**Dataset records**
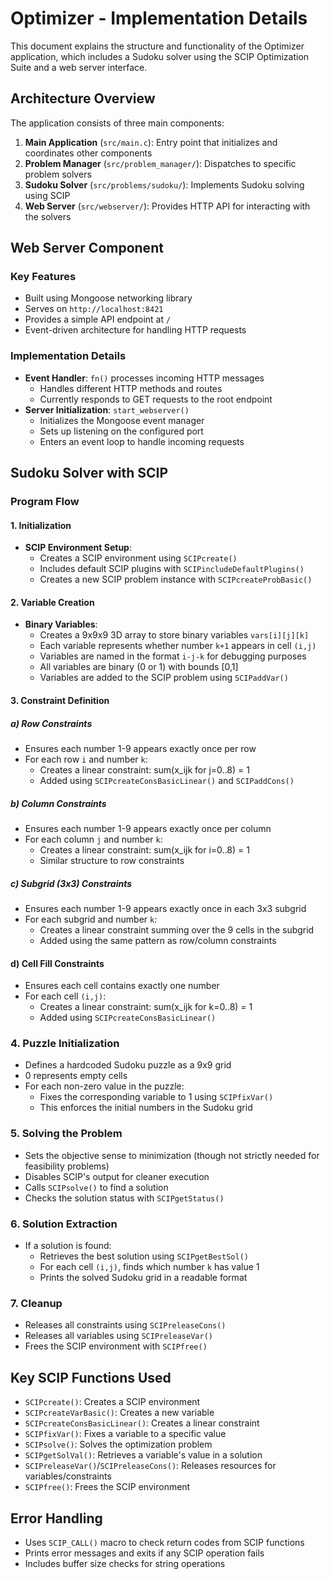 # Optimizer - Implementation Details

This document explains the structure and functionality of the Optimizer application, which includes a Sudoku solver using the SCIP Optimization Suite and a web server interface.

## Architecture Overview

The application consists of three main components:
1. **Main Application** (`src/main.c`): Entry point that initializes and coordinates other components
2. **Problem Manager** (`src/problem_manager/`): Dispatches to specific problem solvers
3. **Sudoku Solver** (`src/problems/sudoku/`): Implements Sudoku solving using SCIP
4. **Web Server** (`src/webserver/`): Provides HTTP API for interacting with the solvers

## Web Server Component

### Key Features
- Built using Mongoose networking library
- Serves on `http://localhost:8421`
- Provides a simple API endpoint at `/`
- Event-driven architecture for handling HTTP requests

### Implementation Details
- **Event Handler**: `fn()` processes incoming HTTP messages
  - Handles different HTTP methods and routes
  - Currently responds to GET requests to the root endpoint
- **Server Initialization**: `start_webserver()`
  - Initializes the Mongoose event manager
  - Sets up listening on the configured port
  - Enters an event loop to handle incoming requests

## Sudoku Solver with SCIP

### Program Flow

#### 1. Initialization
- **SCIP Environment Setup**:
  - Creates a SCIP environment using `SCIPcreate()`
  - Includes default SCIP plugins with `SCIPincludeDefaultPlugins()`
  - Creates a new SCIP problem instance with `SCIPcreateProbBasic()`

#### 2. Variable Creation
- **Binary Variables**:
  - Creates a 9x9x9 3D array to store binary variables `vars[i][j][k]`
  - Each variable represents whether number `k+1` appears in cell `(i,j)`
  - Variables are named in the format `i-j-k` for debugging purposes
  - All variables are binary (0 or 1) with bounds [0,1]
  - Variables are added to the SCIP problem using `SCIPaddVar()`

#### 3. Constraint Definition

##### a) Row Constraints
- Ensures each number 1-9 appears exactly once per row
- For each row `i` and number `k`:
  - Creates a linear constraint: sum(x_ijk for j=0..8) = 1
  - Added using `SCIPcreateConsBasicLinear()` and `SCIPaddCons()`

##### b) Column Constraints
- Ensures each number 1-9 appears exactly once per column
- For each column `j` and number `k`:
  - Creates a linear constraint: sum(x_ijk for i=0..8) = 1
  - Similar structure to row constraints

##### c) Subgrid (3x3) Constraints
- Ensures each number 1-9 appears exactly once in each 3x3 subgrid
- For each subgrid and number `k`:
  - Creates a linear constraint summing over the 9 cells in the subgrid
  - Added using the same pattern as row/column constraints

#### d) Cell Fill Constraints
- Ensures each cell contains exactly one number
- For each cell `(i,j)`:
  - Creates a linear constraint: sum(x_ijk for k=0..8) = 1
  - Added using `SCIPcreateConsBasicLinear()`

### 4. Puzzle Initialization
- Defines a hardcoded Sudoku puzzle as a 9x9 grid
- 0 represents empty cells
- For each non-zero value in the puzzle:
  - Fixes the corresponding variable to 1 using `SCIPfixVar()`
  - This enforces the initial numbers in the Sudoku grid

### 5. Solving the Problem
- Sets the objective sense to minimization (though not strictly needed for feasibility problems)
- Disables SCIP's output for cleaner execution
- Calls `SCIPsolve()` to find a solution
- Checks the solution status with `SCIPgetStatus()`

### 6. Solution Extraction
- If a solution is found:
  - Retrieves the best solution using `SCIPgetBestSol()`
  - For each cell `(i,j)`, finds which number `k` has value 1
  - Prints the solved Sudoku grid in a readable format

### 7. Cleanup
- Releases all constraints using `SCIPreleaseCons()`
- Releases all variables using `SCIPreleaseVar()`
- Frees the SCIP environment with `SCIPfree()`

## Key SCIP Functions Used
- `SCIPcreate()`: Creates a SCIP environment
- `SCIPcreateVarBasic()`: Creates a new variable
- `SCIPcreateConsBasicLinear()`: Creates a linear constraint
- `SCIPfixVar()`: Fixes a variable to a specific value
- `SCIPsolve()`: Solves the optimization problem
- `SCIPgetSolVal()`: Retrieves a variable's value in a solution
- `SCIPreleaseVar()`/`SCIPreleaseCons()`: Releases resources for variables/constraints
- `SCIPfree()`: Frees the SCIP environment

## Error Handling
- Uses `SCIP_CALL()` macro to check return codes from SCIP functions
- Prints error messages and exits if any SCIP operation fails
- Includes buffer size checks for string operations

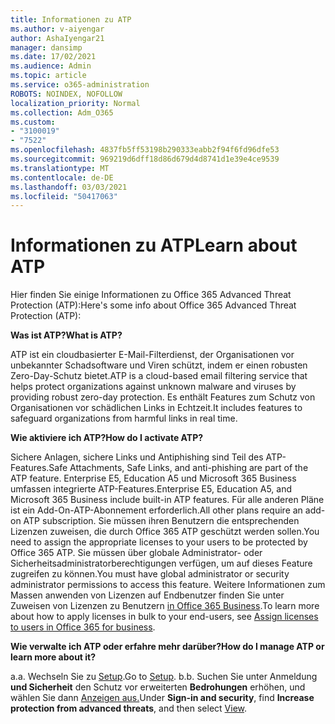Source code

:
 ```yaml
---
title: Informationen zu ATP
ms.author: v-aiyengar
author: AshaIyengar21
manager: dansimp
ms.date: 17/02/2021
ms.audience: Admin
ms.topic: article
ms.service: o365-administration
ROBOTS: NOINDEX, NOFOLLOW
localization_priority: Normal
ms.collection: Adm_O365
ms.custom:
- "3100019"
- "7522"
ms.openlocfilehash: 4837fb5ff53198b290333eabb2f94f6fd96dfe53
ms.sourcegitcommit: 969219d6dff18d86d679d4d8741d1e39e4ce9539
ms.translationtype: MT
ms.contentlocale: de-DE
ms.lasthandoff: 03/03/2021
ms.locfileid: "50417063"
---
```

# <a name="learn-about-atp"></a><span data-ttu-id="894ed-102">Informationen zu ATP</span><span class="sxs-lookup"><span data-stu-id="894ed-102">Learn about ATP</span></span>

<span data-ttu-id="894ed-103">Hier finden Sie einige Informationen zu Office 365 Advanced Threat Protection (ATP):</span><span class="sxs-lookup"><span data-stu-id="894ed-103">Here's some info about Office 365 Advanced Threat Protection (ATP):</span></span>

<span data-ttu-id="894ed-104">**Was ist ATP?**</span><span class="sxs-lookup"><span data-stu-id="894ed-104">**What is ATP?**</span></span>

<span data-ttu-id="894ed-105">ATP ist ein cloudbasierter E-Mail-Filterdienst, der Organisationen vor unbekannter Schadsoftware und Viren schützt, indem er einen robusten Zero-Day-Schutz bietet.</span><span class="sxs-lookup"><span data-stu-id="894ed-105">ATP is a cloud-based email filtering service that helps protect organizations against unknown malware and viruses by providing robust zero-day protection.</span></span> <span data-ttu-id="894ed-106">Es enthält Features zum Schutz von Organisationen vor schädlichen Links in Echtzeit.</span><span class="sxs-lookup"><span data-stu-id="894ed-106">It includes features to safeguard organizations from harmful links in real time.</span></span>

<span data-ttu-id="894ed-107">**Wie aktiviere ich ATP?**</span><span class="sxs-lookup"><span data-stu-id="894ed-107">**How do I activate ATP?**</span></span>

<span data-ttu-id="894ed-108">Sichere Anlagen, sichere Links und Antiphishing sind Teil des ATP-Features.</span><span class="sxs-lookup"><span data-stu-id="894ed-108">Safe Attachments, Safe Links, and anti-phishing are part of the ATP feature.</span></span> <span data-ttu-id="894ed-109">Enterprise E5, Education A5 und Microsoft 365 Business umfassen integrierte ATP-Features.</span><span class="sxs-lookup"><span data-stu-id="894ed-109">Enterprise E5, Education A5, and Microsoft 365 Business include built-in ATP features.</span></span> <span data-ttu-id="894ed-110">Für alle anderen Pläne ist ein Add-On-ATP-Abonnement erforderlich.</span><span class="sxs-lookup"><span data-stu-id="894ed-110">All other plans require an add-on ATP subscription.</span></span> <span data-ttu-id="894ed-111">Sie müssen ihren Benutzern die entsprechenden Lizenzen zuweisen, die durch Office 365 ATP geschützt werden sollen.</span><span class="sxs-lookup"><span data-stu-id="894ed-111">You need to assign the appropriate licenses to your users to be protected by Office 365 ATP.</span></span> <span data-ttu-id="894ed-112">Sie müssen über globale Administrator- oder Sicherheitsadministratorberechtigungen verfügen, um auf dieses Feature zugreifen zu können.</span><span class="sxs-lookup"><span data-stu-id="894ed-112">You must have global administrator or security administrator permissions to access this feature.</span></span> <span data-ttu-id="894ed-113">Weitere Informationen zum Massen anwenden von Lizenzen auf Endbenutzer finden Sie unter Zuweisen von Lizenzen zu Benutzern [in Office 365 Business](https://go.microsoft.com/fwlink/?linkid=2093435).</span><span class="sxs-lookup"><span data-stu-id="894ed-113">To learn more about how to apply licenses in bulk to your end-users, see [Assign licenses to users in Office 365 for business](https://go.microsoft.com/fwlink/?linkid=2093435).</span></span>

<span data-ttu-id="894ed-114">**Wie verwalte ich ATP oder erfahre mehr darüber?**</span><span class="sxs-lookup"><span data-stu-id="894ed-114">**How do I manage ATP or learn more about it?**</span></span>

<span data-ttu-id="894ed-115">a.</span><span class="sxs-lookup"><span data-stu-id="894ed-115">a.</span></span> <span data-ttu-id="894ed-116">Wechseln Sie zu [Setup](https://go.microsoft.com/fwlink/p/?linkid=2075721).</span><span class="sxs-lookup"><span data-stu-id="894ed-116">Go to [Setup](https://go.microsoft.com/fwlink/p/?linkid=2075721).</span></span>
<span data-ttu-id="894ed-117">b.</span><span class="sxs-lookup"><span data-stu-id="894ed-117">b.</span></span> <span data-ttu-id="894ed-118">Suchen Sie unter Anmeldung **und Sicherheit** den Schutz vor erweiterten **Bedrohungen** erhöhen, und wählen Sie dann [Anzeigen aus.](https://go.microsoft.com/fwlink/?linkid=2109302)</span><span class="sxs-lookup"><span data-stu-id="894ed-118">Under **Sign-in and security**, find **Increase protection from advanced threats**, and then select [View](https://go.microsoft.com/fwlink/?linkid=2109302).</span></span>
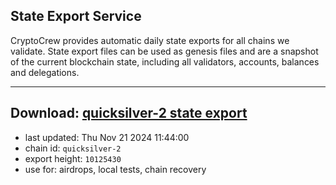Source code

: ## State Export Service
CryptoCrew provides automatic daily state exports for all chains we validate. State export files can be used as genesis files and are a snapshot of the current blockchain state, including all validators, accounts, balances and delegations.

---
**Download: [quicksilver-2 state export](https://dl-eu2.ccvalidators.com/SERVICE/quicksilver/quicksilver-2_export_10125430.json)**
---

- last updated: Thu Nov 21 2024 11:44:00
- chain id: `quicksilver-2`
- export height: `10125430`
- use for: airdrops, local tests, chain recovery
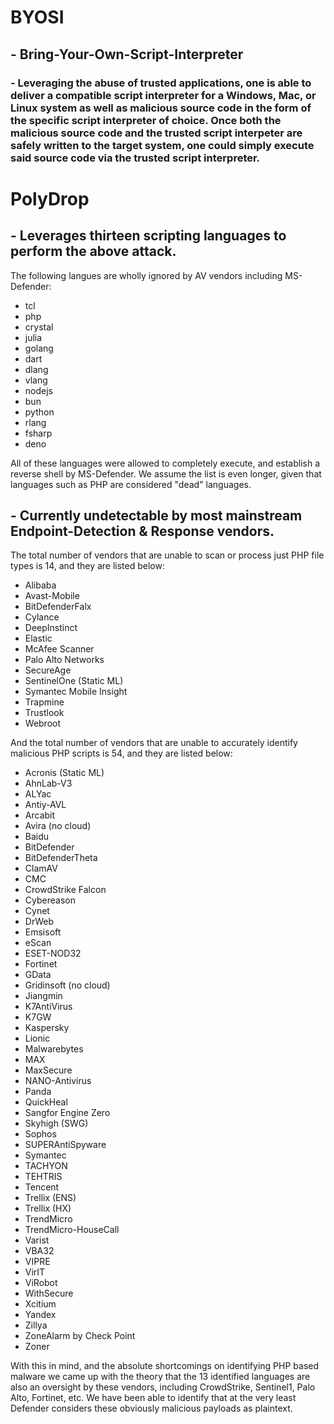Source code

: # BYOSI

## - Bring-Your-Own-Script-Interpreter

### - Leveraging the abuse of trusted applications, one is able to deliver a compatible script interpreter for a Windows, Mac, or Linux system as well as malicious source code in the form of the specific script interpreter of choice. Once both the malicious source code and the trusted script interpeter are safely written to the target system, one could simply execute said source code via the trusted script interpreter. 

# PolyDrop

## - Leverages thirteen scripting languages to perform the above attack.

The following langues are wholly ignored by AV vendors including MS-Defender:
- tcl
- php
- crystal
- julia
- golang
- dart
- dlang
- vlang
- nodejs
- bun
- python
- rlang
- fsharp
- deno

All of these languages were allowed to completely execute, and establish a reverse shell by MS-Defender. We assume the list is even longer, given that languages such as PHP are considered "dead" languages.


## - Currently undetectable by most mainstream Endpoint-Detection & Response vendors.

The total number of vendors that are unable to scan or process just PHP file types is 14, and they are listed below:

- Alibaba
- Avast-Mobile
- BitDefenderFalx
- Cylance
- DeepInstinct
- Elastic
- McAfee Scanner
- Palo Alto Networks
- SecureAge
- SentinelOne (Static ML)
- Symantec Mobile Insight
- Trapmine
- Trustlook
- Webroot


And the total number of vendors that are unable to accurately identify malicious PHP scripts is 54, and they are listed below:

- Acronis (Static ML)
- AhnLab-V3
- ALYac
- Antiy-AVL
- Arcabit
- Avira (no cloud)
- Baidu
- BitDefender
- BitDefenderTheta
- ClamAV
- CMC
- CrowdStrike Falcon
- Cybereason
- Cynet
- DrWeb
- Emsisoft
- eScan
- ESET-NOD32
- Fortinet
- GData
- Gridinsoft (no cloud)
- Jiangmin
- K7AntiVirus
- K7GW
- Kaspersky
- Lionic
- Malwarebytes
- MAX
- MaxSecure
- NANO-Antivirus
- Panda
- QuickHeal
- Sangfor Engine Zero
- Skyhigh (SWG)
- Sophos
- SUPERAntiSpyware
- Symantec
- TACHYON
- TEHTRIS
- Tencent
- Trellix (ENS)
- Trellix (HX)
- TrendMicro
- TrendMicro-HouseCall
- Varist
- VBA32
- VIPRE
- VirIT
- ViRobot
- WithSecure
- Xcitium
- Yandex
- Zillya
- ZoneAlarm by Check Point
- Zoner

With this in mind, and the absolute shortcomings on identifying PHP based malware we came up with the theory that the 13 identified languages are also an oversight by these vendors, including CrowdStrike, Sentinel1, Palo Alto, Fortinet, etc.
We have been able to identify that at the very least Defender considers these obviously malicious payloads as plaintext.


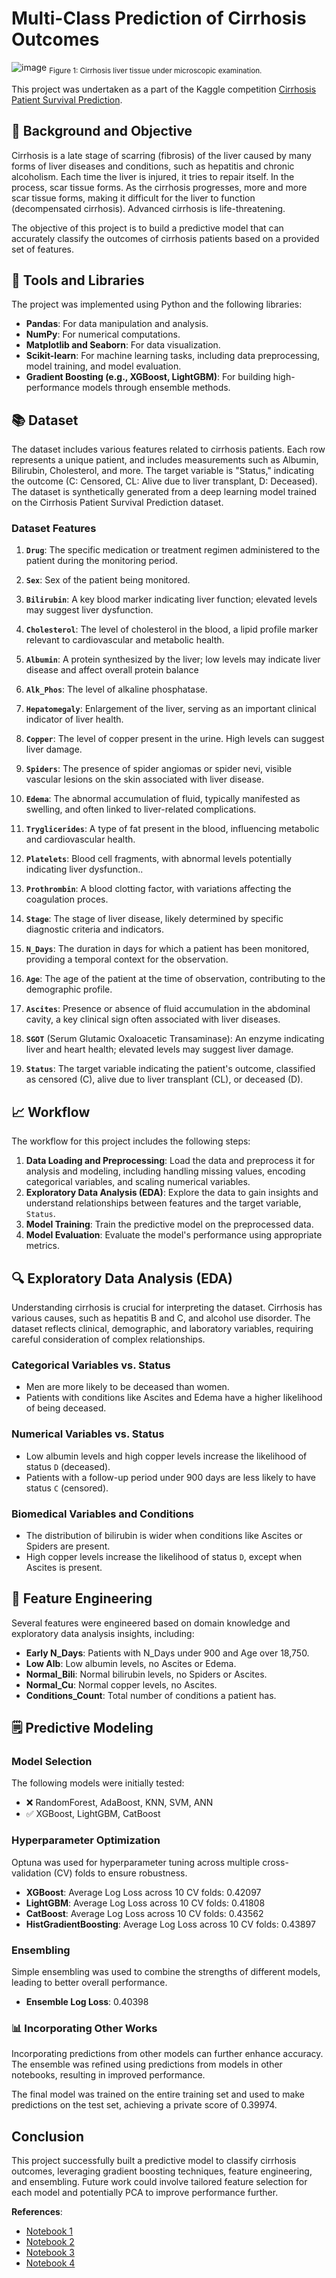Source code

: # Multi-Class Prediction of Cirrhosis Outcomes

![image](https://github.com/user-attachments/assets/d5b9678f-8cd9-4011-9580-edaaf1ec63cd)
<sub>Figure 1: Cirrhosis liver tissue under microscopic examination.</sub>

This project was undertaken as a part of the Kaggle competition [Cirrhosis Patient Survival Prediction](https://www.kaggle.com/competitions/playground-series-s3e26/overview).

## 🎯 Background and Objective

Cirrhosis is a late stage of scarring (fibrosis) of the liver caused by many forms of liver diseases and conditions, such as hepatitis and chronic alcoholism. Each time the liver is injured, it tries to repair itself. In the process, scar tissue forms. As the cirrhosis progresses, more and more scar tissue forms, making it difficult for the liver to function (decompensated cirrhosis). Advanced cirrhosis is life-threatening.

The objective of this project is to build a predictive model that can accurately classify the outcomes of cirrhosis patients based on a provided set of features.

## 🔧 Tools and Libraries

The project was implemented using Python and the following libraries:

- **Pandas**: For data manipulation and analysis.
- **NumPy**: For numerical computations.
- **Matplotlib and Seaborn**: For data visualization.
- **Scikit-learn**: For machine learning tasks, including data preprocessing, model training, and model evaluation.
- **Gradient Boosting (e.g., XGBoost, LightGBM)**: For building high-performance models through ensemble methods.

## 📚 Dataset

The dataset includes various features related to cirrhosis patients. Each row represents a unique patient, and includes measurements such as Albumin, Bilirubin, Cholesterol, and more. The target variable is "Status," indicating the outcome (C: Censored, CL: Alive due to liver transplant, D: Deceased). The dataset is synthetically generated from a deep learning model trained on the Cirrhosis Patient Survival Prediction dataset.

### Dataset Features

1. **`Drug`**: The specific medication or treatment regimen administered to the patient during the monitoring period.

1. **`Sex`**: Sex of the patient being monitored. 

2. **`Bilirubin`**: A key blood marker indicating liver function; elevated levels may suggest liver dysfunction.

3. **`Cholesterol`**: The level of cholesterol in the blood, a lipid profile marker relevant to cardiovascular and metabolic health.

4. **`Albumin`**: A protein synthesized by the liver; low levels may indicate liver disease and affect overall protein balance

1. **`Alk_Phos`**: The level of alkaline phosphatase.

1. **`Hepatomegaly`**:  Enlargement of the liver, serving as an important clinical indicator of liver health.

1. **`Copper`**: The level of copper present in the urine. High levels can suggest liver damage.

2. **`Spiders`**: The presence of spider angiomas or spider nevi, visible vascular lesions on the skin associated with liver disease.

3. **`Edema`**: The abnormal accumulation of fluid, typically manifested as swelling, and often linked to liver-related complications.

4. **`Tryglicerides`**:  A type of fat present in the blood, influencing metabolic and cardiovascular health.

3. **`Platelets`**: Blood cell fragments, with abnormal levels potentially indicating liver dysfunction..

4. **`Prothrombin`**: A blood clotting factor, with variations affecting the coagulation proces.

3. **`Stage`**: The stage of liver disease, likely determined by specific diagnostic criteria and indicators.

3. **`N_Days`**: The duration in days for which a patient has been monitored, providing a temporal context for the observation.

4. **`Age`**: The age of the patient at the time of observation, contributing to the demographic profile.

3. **`Ascites`**:  Presence or absence of fluid accumulation in the abdominal cavity, a key clinical sign often associated with liver diseases.

4. **`SGOT`** (Serum Glutamic Oxaloacetic Transaminase): An enzyme indicating liver and heart health; elevated levels may suggest liver damage.

4. **`Status`**: The target variable indicating the patient's outcome, classified as censored (C), alive due to liver transplant (CL), or deceased (D).

## 📈 Workflow

The workflow for this project includes the following steps:

1. **Data Loading and Preprocessing**: Load the data and preprocess it for analysis and modeling, including handling missing values, encoding categorical variables, and scaling numerical variables.
2. **Exploratory Data Analysis (EDA)**: Explore the data to gain insights and understand relationships between features and the target variable, `Status`.
3. **Model Training**: Train the predictive model on the preprocessed data.
4. **Model Evaluation**: Evaluate the model's performance using appropriate metrics.

## 🔍 Exploratory Data Analysis (EDA) 

Understanding cirrhosis is crucial for interpreting the dataset. Cirrhosis has various causes, such as hepatitis B and C, and alcohol use disorder. The dataset reflects clinical, demographic, and laboratory variables, requiring careful consideration of complex relationships.

### Categorical Variables vs. Status

- Men are more likely to be deceased than women.
- Patients with conditions like Ascites and Edema have a higher likelihood of being deceased.

### Numerical Variables vs. Status

- Low albumin levels and high copper levels increase the likelihood of status `D` (deceased).
- Patients with a follow-up period under 900 days are less likely to have status `C` (censored).

### Biomedical Variables and Conditions

- The distribution of bilirubin is wider when conditions like Ascites or Spiders are present.
- High copper levels increase the likelihood of status `D`, except when Ascites is present.
  
## 🔧 Feature Engineering

Several features were engineered based on domain knowledge and exploratory data analysis insights, including:

- **Early N_Days**: Patients with N_Days under 900 and Age over 18,750.
- **Low Alb**: Low albumin levels, no Ascites or Edema.
- **Normal_Bili**: Normal bilirubin levels, no Spiders or Ascites.
- **Normal_Cu**: Normal copper levels, no Ascites.
- **Conditions_Count**: Total number of conditions a patient has.

## 🗒️ Predictive Modeling

### Model Selection

The following models were initially tested:

- ❌ RandomForest, AdaBoost, KNN, SVM, ANN
- ✅ XGBoost, LightGBM, CatBoost

### Hyperparameter Optimization

Optuna was used for hyperparameter tuning across multiple cross-validation (CV) folds to ensure robustness.

- **XGBoost**: Average Log Loss across 10 CV folds: 0.42097
- **LightGBM**: Average Log Loss across 10 CV folds: 0.41808
- **CatBoost**: Average Log Loss across 10 CV folds: 0.43562
- **HistGradientBoosting**: Average Log Loss across 10 CV folds: 0.43897

### Ensembling

Simple ensembling was used to combine the strengths of different models, leading to better overall performance.

- **Ensemble Log Loss**: 0.40398

### 📊 Incorporating Other Works

Incorporating predictions from other models can further enhance accuracy. The ensemble was refined using predictions from models in other notebooks, resulting in improved performance.

The final model was trained on the entire training set and used to make predictions on the test set, achieving a private score of 0.39974.


## Conclusion

This project successfully built a predictive model to classify cirrhosis outcomes, leveraging gradient boosting techniques, feature engineering, and ensembling. Future work could involve tailored feature selection for each model and potentially PCA to improve performance further.

**References**:
- [Notebook 1](https://www.kaggle.com/code/omega11/medical-analysis-added-18-features-xgb)
- [Notebook 2](https://www.kaggle.com/code/ashishkumarak/ps3e26-liver-cirrhosis-eda-model)
- [Notebook 3](https://www.kaggle.com/code/satyaprakashshukl/multi-class-prediction-of-cirrhosis-outcomes)
- [Notebook 4](https://www.kaggle.com/code/dreygaen/ps3e25-cirrhosis-multi-class-solution)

**Exercise prompt**
For this task, copy every line of the material in which "requests" appears.

**Answer to the problem**
- Event-driven architecture for handling HTTP requests
  - Currently responds to GET requests to the root endpoint
  - Enters an event loop to handle incoming requests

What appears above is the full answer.